Democrats often argue that the negative effects of raising the minimum wage have been overstated. This argument finds support in a number of recent studies that suggest minimum-wage hikes are not necessarily job-killers. Hence the current bidding war among progressives. Bernie Sanders and Elizabeth Warren have proposed increasing the federal minimum wage to $15 an hour. Congresswoman Rashida Tlaib wants it to be $20 an hour. On Sunday, according to the Associated Press, presidential candidate Tom Steyer said he would make it $22 an hour.

Time for a reality check.

Last year, the nonpartisan Congressional Budget Office analyzed the potential consequences of raising the federal minimum wage to $15 an hour in 2025. Its median estimate was that 1.3 million workers would lose their jobs. CBO also estimated that raising the minimum wage to $12 an hour in 2025 would cause 300,000 people to lose their jobs. Raising it to $10 an hour in 2025 “would have little effect on employment,” but that’s only because a $10 minimum wage would have such a small impact overall.

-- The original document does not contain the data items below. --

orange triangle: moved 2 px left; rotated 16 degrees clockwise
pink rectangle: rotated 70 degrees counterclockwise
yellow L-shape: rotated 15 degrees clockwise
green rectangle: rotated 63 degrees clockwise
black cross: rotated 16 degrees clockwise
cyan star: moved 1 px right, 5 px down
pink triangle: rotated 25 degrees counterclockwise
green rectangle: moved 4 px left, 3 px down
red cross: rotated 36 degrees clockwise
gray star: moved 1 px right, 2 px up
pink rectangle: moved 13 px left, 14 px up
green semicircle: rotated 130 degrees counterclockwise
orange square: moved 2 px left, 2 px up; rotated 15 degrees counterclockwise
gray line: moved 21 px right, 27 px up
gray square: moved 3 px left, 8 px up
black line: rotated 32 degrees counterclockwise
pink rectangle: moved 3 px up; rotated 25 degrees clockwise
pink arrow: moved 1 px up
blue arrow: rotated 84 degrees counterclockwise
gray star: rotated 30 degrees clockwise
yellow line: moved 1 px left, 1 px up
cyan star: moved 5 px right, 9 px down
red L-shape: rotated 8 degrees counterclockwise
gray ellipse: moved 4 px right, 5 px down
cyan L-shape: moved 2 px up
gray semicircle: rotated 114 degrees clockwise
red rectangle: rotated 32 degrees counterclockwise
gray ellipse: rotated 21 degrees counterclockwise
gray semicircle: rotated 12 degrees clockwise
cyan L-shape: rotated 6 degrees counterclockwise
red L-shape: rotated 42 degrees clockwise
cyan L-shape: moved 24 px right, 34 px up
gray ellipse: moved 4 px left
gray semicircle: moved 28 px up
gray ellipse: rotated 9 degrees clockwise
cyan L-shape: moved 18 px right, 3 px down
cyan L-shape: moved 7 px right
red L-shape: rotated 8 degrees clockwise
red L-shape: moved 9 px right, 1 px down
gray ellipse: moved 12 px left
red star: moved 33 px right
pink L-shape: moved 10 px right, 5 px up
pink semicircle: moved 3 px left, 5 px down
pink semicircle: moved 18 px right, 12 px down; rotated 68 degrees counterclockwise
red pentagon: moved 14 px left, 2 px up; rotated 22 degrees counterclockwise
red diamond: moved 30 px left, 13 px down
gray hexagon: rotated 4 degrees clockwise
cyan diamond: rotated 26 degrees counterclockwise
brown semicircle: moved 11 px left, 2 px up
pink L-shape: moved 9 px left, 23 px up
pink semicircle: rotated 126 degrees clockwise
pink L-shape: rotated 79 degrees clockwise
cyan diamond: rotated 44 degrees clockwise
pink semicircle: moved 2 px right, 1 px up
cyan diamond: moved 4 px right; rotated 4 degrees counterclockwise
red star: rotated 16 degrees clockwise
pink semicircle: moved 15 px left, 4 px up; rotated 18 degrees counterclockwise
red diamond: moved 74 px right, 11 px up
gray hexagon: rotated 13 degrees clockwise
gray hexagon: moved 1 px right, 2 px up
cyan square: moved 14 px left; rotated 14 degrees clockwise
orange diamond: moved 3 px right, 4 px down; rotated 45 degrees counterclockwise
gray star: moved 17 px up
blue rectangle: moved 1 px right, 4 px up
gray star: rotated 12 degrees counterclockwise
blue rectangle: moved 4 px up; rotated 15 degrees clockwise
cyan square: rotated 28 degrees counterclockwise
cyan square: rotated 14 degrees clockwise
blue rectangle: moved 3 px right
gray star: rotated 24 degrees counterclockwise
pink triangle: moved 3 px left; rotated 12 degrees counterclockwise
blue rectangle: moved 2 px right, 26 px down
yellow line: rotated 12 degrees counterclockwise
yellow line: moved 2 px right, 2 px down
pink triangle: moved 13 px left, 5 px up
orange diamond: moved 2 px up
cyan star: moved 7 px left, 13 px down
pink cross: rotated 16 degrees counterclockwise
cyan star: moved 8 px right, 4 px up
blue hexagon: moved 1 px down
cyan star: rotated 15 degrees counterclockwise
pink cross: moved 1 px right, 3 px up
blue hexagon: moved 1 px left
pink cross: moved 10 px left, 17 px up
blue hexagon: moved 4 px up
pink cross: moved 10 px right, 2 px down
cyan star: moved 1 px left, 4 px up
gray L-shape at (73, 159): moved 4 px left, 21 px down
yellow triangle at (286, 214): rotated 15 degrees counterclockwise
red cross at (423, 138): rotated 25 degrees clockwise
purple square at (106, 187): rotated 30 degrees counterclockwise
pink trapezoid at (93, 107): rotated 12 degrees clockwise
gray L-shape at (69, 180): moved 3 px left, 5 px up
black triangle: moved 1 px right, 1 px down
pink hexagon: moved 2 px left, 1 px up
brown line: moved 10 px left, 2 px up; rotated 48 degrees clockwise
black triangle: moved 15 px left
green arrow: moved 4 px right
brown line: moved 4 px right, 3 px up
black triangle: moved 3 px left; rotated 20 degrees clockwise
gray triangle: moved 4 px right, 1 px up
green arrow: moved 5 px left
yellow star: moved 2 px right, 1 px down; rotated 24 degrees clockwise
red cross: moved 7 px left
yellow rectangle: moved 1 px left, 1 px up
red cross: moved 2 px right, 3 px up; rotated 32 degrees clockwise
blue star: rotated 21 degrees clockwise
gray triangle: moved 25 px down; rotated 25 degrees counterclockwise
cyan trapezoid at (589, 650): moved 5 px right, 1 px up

Here’s how one of the leading academic experts on the minimum wage, UC-Irvine economist David Neumark, summarized the scholarly research in a 2015 San Francisco Fed letter:

“Many studies over the years find that higher minimum wages reduce employment of teens and low-skilled workers more generally. Recent exceptions that find no employment effects typically use a particular version of estimation methods with close geographic controls that may obscure job losses. Recent research using a wider variety of methods to address the problem of comparison states tends to confirm earlier findings of job loss. Coupled with critiques of the methods that generate little evidence of job loss, the overall body of recent evidence suggests that the most credible conclusion is a higher minimum wage results in some job loss for the least-skilled workers — with possibly larger adverse effects than earlier research suggested” (emphasis added).